■ Extracted information
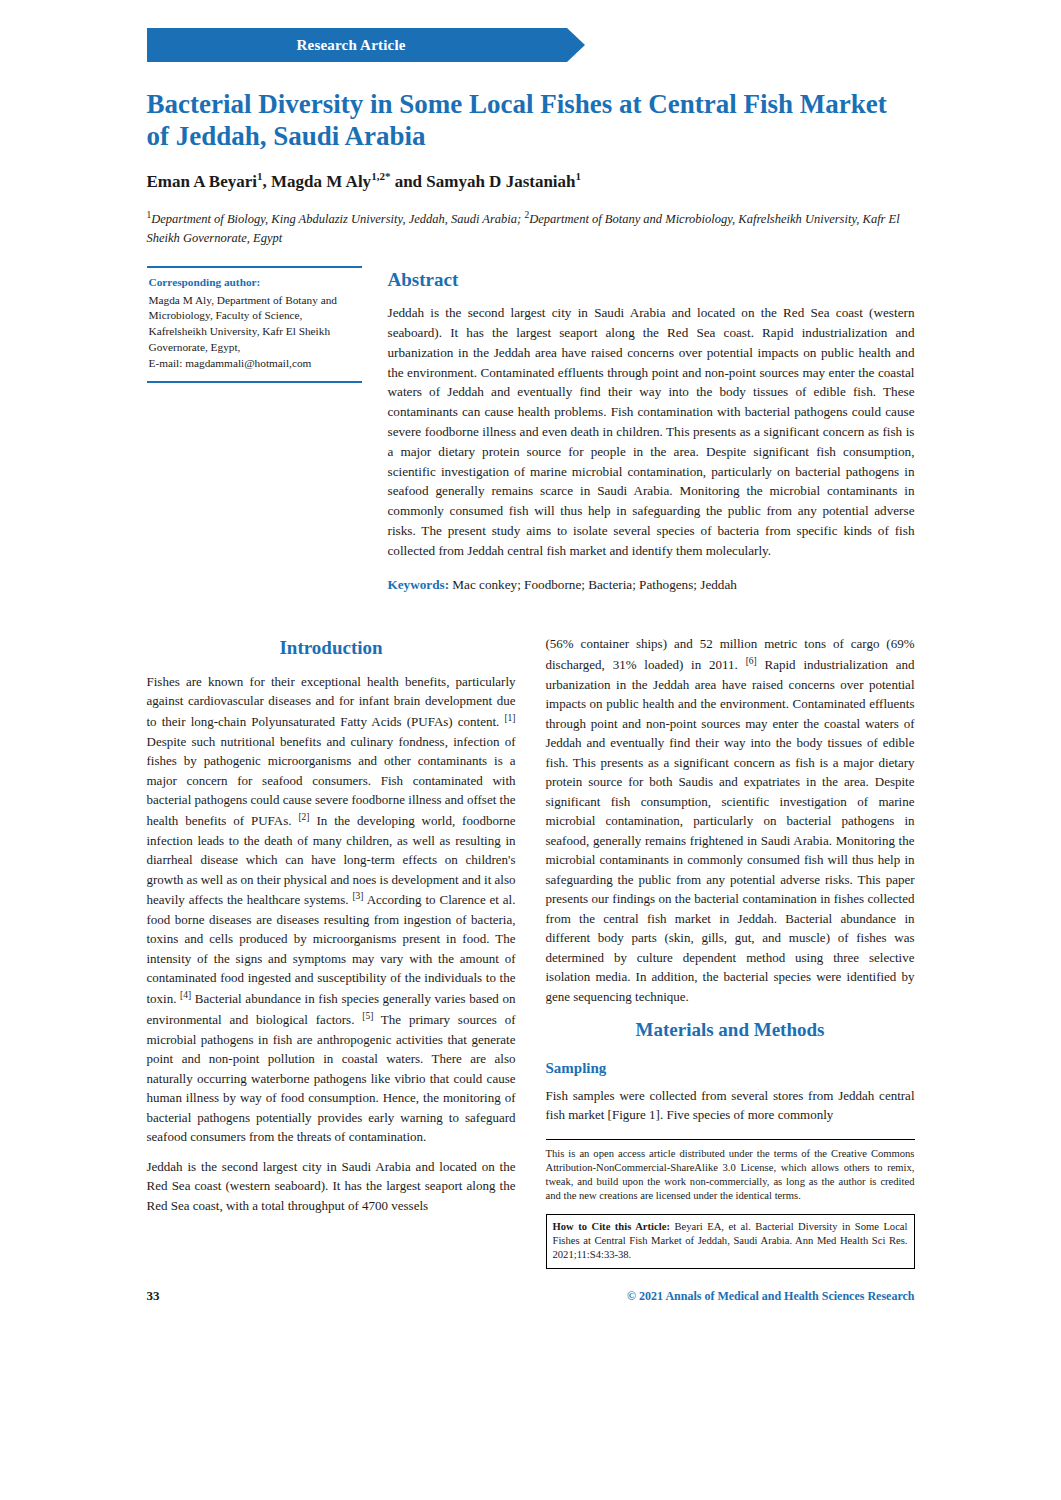Research Article
Bacterial Diversity in Some Local Fishes at Central Fish Market of Jeddah, Saudi Arabia
Eman A Beyari1, Magda M Aly1,2* and Samyah D Jastaniah1
1Department of Biology, King Abdulaziz University, Jeddah, Saudi Arabia; 2Department of Botany and Microbiology, Kafrelsheikh University, Kafr El Sheikh Governorate, Egypt
Corresponding author: Magda M Aly, Department of Botany and Microbiology, Faculty of Science, Kafrelsheikh University, Kafr El Sheikh Governorate, Egypt,
E-mail: magdammali@hotmail,com
Abstract
Jeddah is the second largest city in Saudi Arabia and located on the Red Sea coast (western seaboard). It has the largest seaport along the Red Sea coast. Rapid industrialization and urbanization in the Jeddah area have raised concerns over potential impacts on public health and the environment. Contaminated effluents through point and non-point sources may enter the coastal waters of Jeddah and eventually find their way into the body tissues of edible fish. These contaminants can cause health problems. Fish contamination with bacterial pathogens could cause severe foodborne illness and even death in children. This presents as a significant concern as fish is a major dietary protein source for people in the area. Despite significant fish consumption, scientific investigation of marine microbial contamination, particularly on bacterial pathogens in seafood generally remains scarce in Saudi Arabia. Monitoring the microbial contaminants in commonly consumed fish will thus help in safeguarding the public from any potential adverse risks. The present study aims to isolate several species of bacteria from specific kinds of fish collected from Jeddah central fish market and identify them molecularly.
Keywords: Mac conkey; Foodborne; Bacteria; Pathogens; Jeddah
Introduction
Fishes are known for their exceptional health benefits, particularly against cardiovascular diseases and for infant brain development due to their long-chain Polyunsaturated Fatty Acids (PUFAs) content. [1] Despite such nutritional benefits and culinary fondness, infection of fishes by pathogenic microorganisms and other contaminants is a major concern for seafood consumers. Fish contaminated with bacterial pathogens could cause severe foodborne illness and offset the health benefits of PUFAs. [2] In the developing world, foodborne infection leads to the death of many children, as well as resulting in diarrheal disease which can have long-term effects on children's growth as well as on their physical and noes is development and it also heavily affects the healthcare systems. [3] According to Clarence et al. food borne diseases are diseases resulting from ingestion of bacteria, toxins and cells produced by microorganisms present in food. The intensity of the signs and symptoms may vary with the amount of contaminated food ingested and susceptibility of the individuals to the toxin. [4] Bacterial abundance in fish species generally varies based on environmental and biological factors. [5] The primary sources of microbial pathogens in fish are anthropogenic activities that generate point and non-point pollution in coastal waters. There are also naturally occurring waterborne pathogens like vibrio that could cause human illness by way of food consumption. Hence, the monitoring of bacterial pathogens potentially provides early warning to safeguard seafood consumers from the threats of contamination.
Jeddah is the second largest city in Saudi Arabia and located on the Red Sea coast (western seaboard). It has the largest seaport along the Red Sea coast, with a total throughput of 4700 vessels
(56% container ships) and 52 million metric tons of cargo (69% discharged, 31% loaded) in 2011. [6] Rapid industrialization and urbanization in the Jeddah area have raised concerns over potential impacts on public health and the environment. Contaminated effluents through point and non-point sources may enter the coastal waters of Jeddah and eventually find their way into the body tissues of edible fish. This presents as a significant concern as fish is a major dietary protein source for both Saudis and expatriates in the area. Despite significant fish consumption, scientific investigation of marine microbial contamination, particularly on bacterial pathogens in seafood, generally remains frightened in Saudi Arabia. Monitoring the microbial contaminants in commonly consumed fish will thus help in safeguarding the public from any potential adverse risks. This paper presents our findings on the bacterial contamination in fishes collected from the central fish market in Jeddah. Bacterial abundance in different body parts (skin, gills, gut, and muscle) of fishes was determined by culture dependent method using three selective isolation media. In addition, the bacterial species were identified by gene sequencing technique.
Materials and Methods
Sampling
Fish samples were collected from several stores from Jeddah central fish market [Figure 1]. Five species of more commonly
This is an open access article distributed under the terms of the Creative Commons Attribution-NonCommercial-ShareAlike 3.0 License, which allows others to remix, tweak, and build upon the work non-commercially, as long as the author is credited and the new creations are licensed under the identical terms.
How to Cite this Article: Beyari EA, et al. Bacterial Diversity in Some Local Fishes at Central Fish Market of Jeddah, Saudi Arabia. Ann Med Health Sci Res. 2021;11:S4:33-38.
33
© 2021 Annals of Medical and Health Sciences Research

■ Exercise aim
Within the listing above, extract exactly the lines from the line with "Materials and Methods" to the line with "Fish samples were", the two named lines included, and no others.

■ Answer space
Materials and Methods
Sampling
Fish samples were collected from several stores from Jeddah central fish market [Figure 1]. Five species of more commonly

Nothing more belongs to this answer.